> [Material for this task]
────────────────────

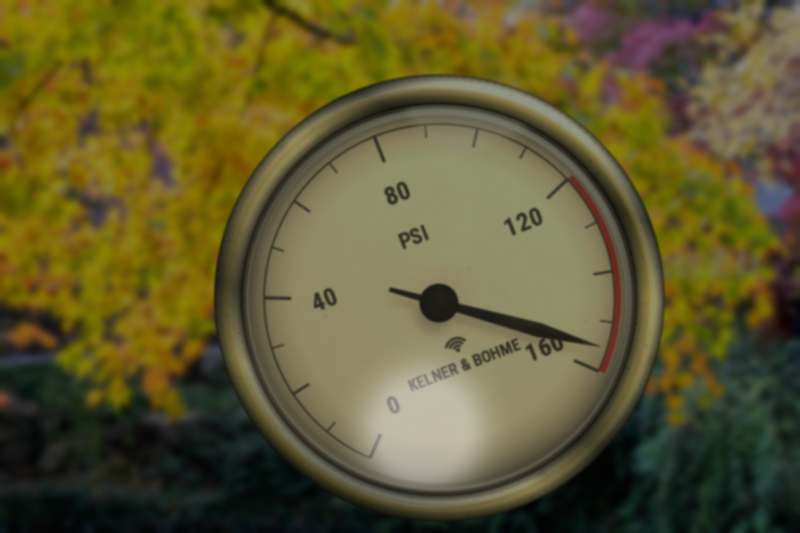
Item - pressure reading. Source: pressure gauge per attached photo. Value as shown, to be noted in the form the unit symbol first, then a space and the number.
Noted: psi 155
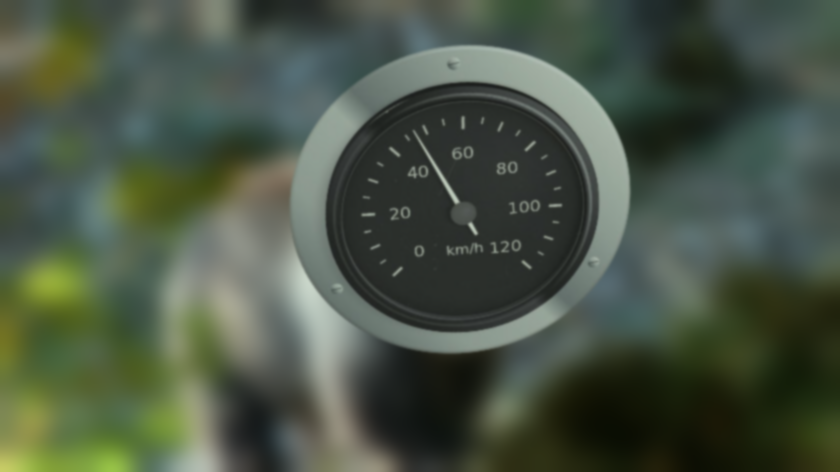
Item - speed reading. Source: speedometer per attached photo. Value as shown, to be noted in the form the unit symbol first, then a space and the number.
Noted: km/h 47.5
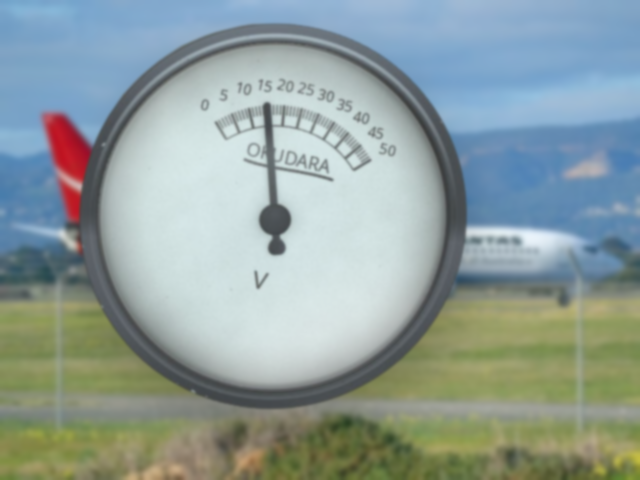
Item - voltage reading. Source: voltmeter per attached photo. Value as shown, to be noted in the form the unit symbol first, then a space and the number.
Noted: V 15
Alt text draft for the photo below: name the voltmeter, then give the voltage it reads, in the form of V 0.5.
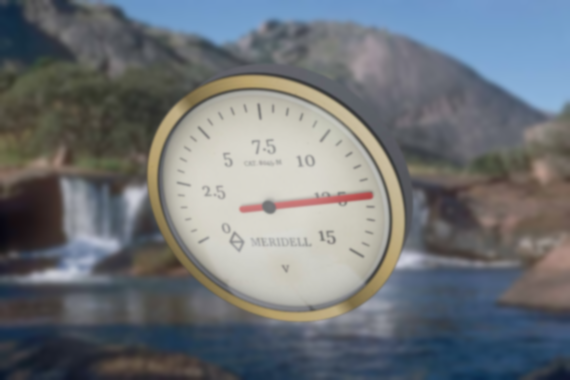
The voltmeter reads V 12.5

────────────────────

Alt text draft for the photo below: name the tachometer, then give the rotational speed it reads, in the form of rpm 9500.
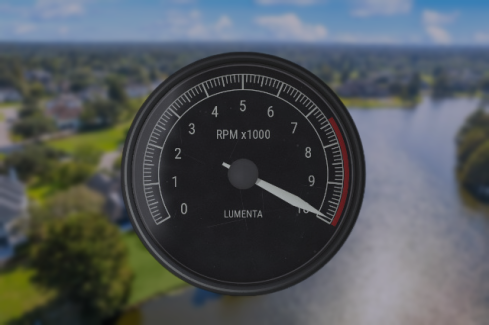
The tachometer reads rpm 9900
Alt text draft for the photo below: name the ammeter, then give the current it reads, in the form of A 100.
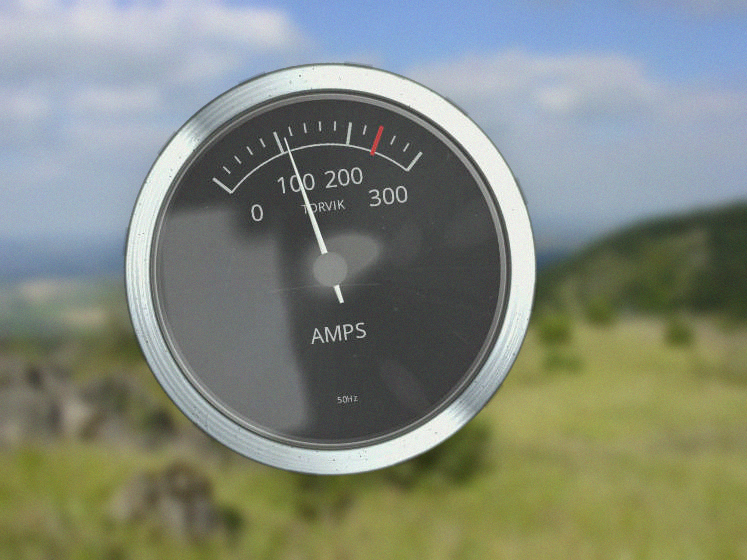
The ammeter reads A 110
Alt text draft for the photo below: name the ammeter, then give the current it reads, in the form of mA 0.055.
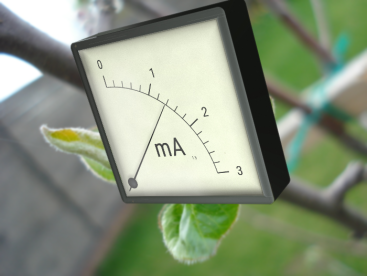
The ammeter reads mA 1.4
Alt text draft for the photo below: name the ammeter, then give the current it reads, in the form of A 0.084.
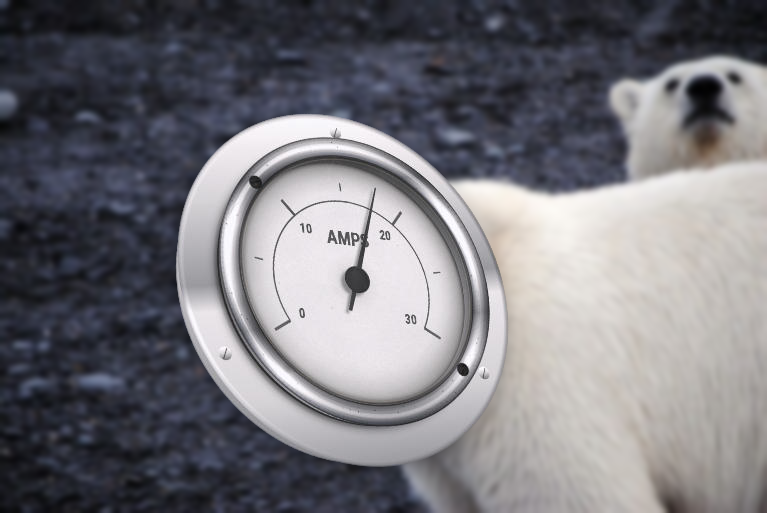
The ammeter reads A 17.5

────────────────────

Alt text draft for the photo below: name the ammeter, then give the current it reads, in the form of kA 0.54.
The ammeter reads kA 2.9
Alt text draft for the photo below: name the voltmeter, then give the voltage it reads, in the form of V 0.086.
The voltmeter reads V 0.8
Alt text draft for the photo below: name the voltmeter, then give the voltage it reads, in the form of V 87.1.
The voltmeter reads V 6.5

────────────────────

> [Directions for this task]
Reproduce word for word the lines above, from the one containing "Item - pressure" through the one containing "The voltmeter reads V 12.5", with the pictures left out.

> [Response]
Item - pressure reading. Source: pressure gauge per attached photo. Value as shown, to be noted in the form the unit symbol first, then a space and the number.
Noted: psi 155
Item - speed reading. Source: speedometer per attached photo. Value as shown, to be noted in the form the unit symbol first, then a space and the number.
Noted: km/h 47.5
Item - voltage reading. Source: voltmeter per attached photo. Value as shown, to be noted in the form the unit symbol first, then a space and the number.
Noted: V 15
Alt text draft for the photo below: name the voltmeter, then give the voltage it reads, in the form of V 0.5.
The voltmeter reads V 12.5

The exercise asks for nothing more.